The addition of train and metro stations, particularly near the Stade de France, has helped relieve congestion on other lines and ensure smooth traffic flow. This will be one of the greatest legacies of the Games for Parisians.
Another expression of modernity: for the first time in the history of the Olympic Games, men and women had an equal number of athlete accreditations.
Finally, brotherhood.
At every Olympic Games, we hear the same speech. All together, in solidarity, hand in hand, for peace and against adversity. It’s a cliché. Sometimes even hypocritical, as we saw with the attitude of the Russians at the Beijing Games. But here, something happened – in the streets as well as in the stadiums.
Whether Parisians are left-wing, right-wing, born here, come from elsewhere, whether they are boomers, X, Y, XX, XY or Z, they have embraced these Games with enthusiasm. They have united around major events, such as the road race, or the opening ceremony, which brought together more than 300,000 spectators along the route.
Even in the midst of the most high-profile controversy of the Games – the genetic profiling of Algerian boxer Imane Khelif – her opponents have chosen solidarity over ostracism. The Italian opponent she defeated in the first round said she would “hug” her if she saw her again. On the podium Friday night, the silver and bronze medallists hugged her, before asking her to take a selfie with them.
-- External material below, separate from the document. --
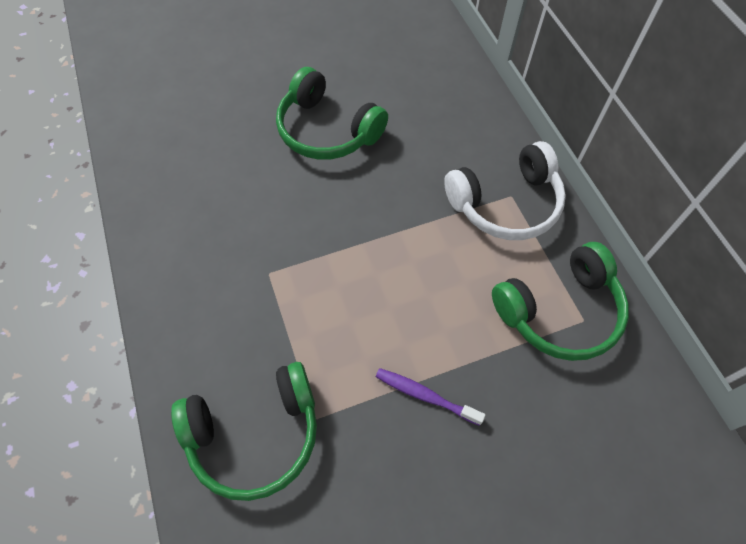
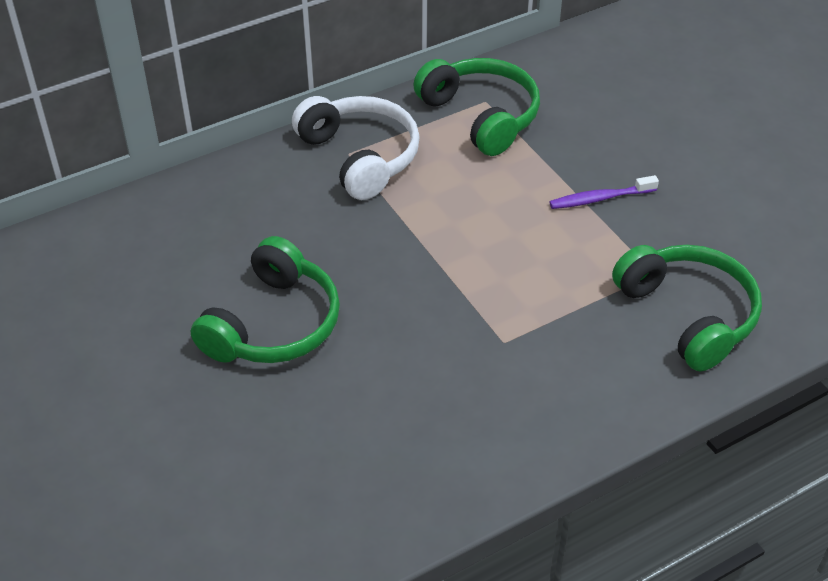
camera: 100 degrees left, 15 degrees down
purple toothbrush [376,368,485,426] -> purple toothbrush turned 60 degrees clockwise [549,175,659,209]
These Games were not perfect. As with any event of this magnitude, there were hiccups and irritants. The opening ceremony was not a consensus. Nor was Imane Khelif’s presence in the boxing tournament. The scandal of Canada Soccer, which spied on opponents with a drone, tarnished our sporting image internationally. But there is one thing on which we can agree.
These Games brought a much-needed sweetness to the world.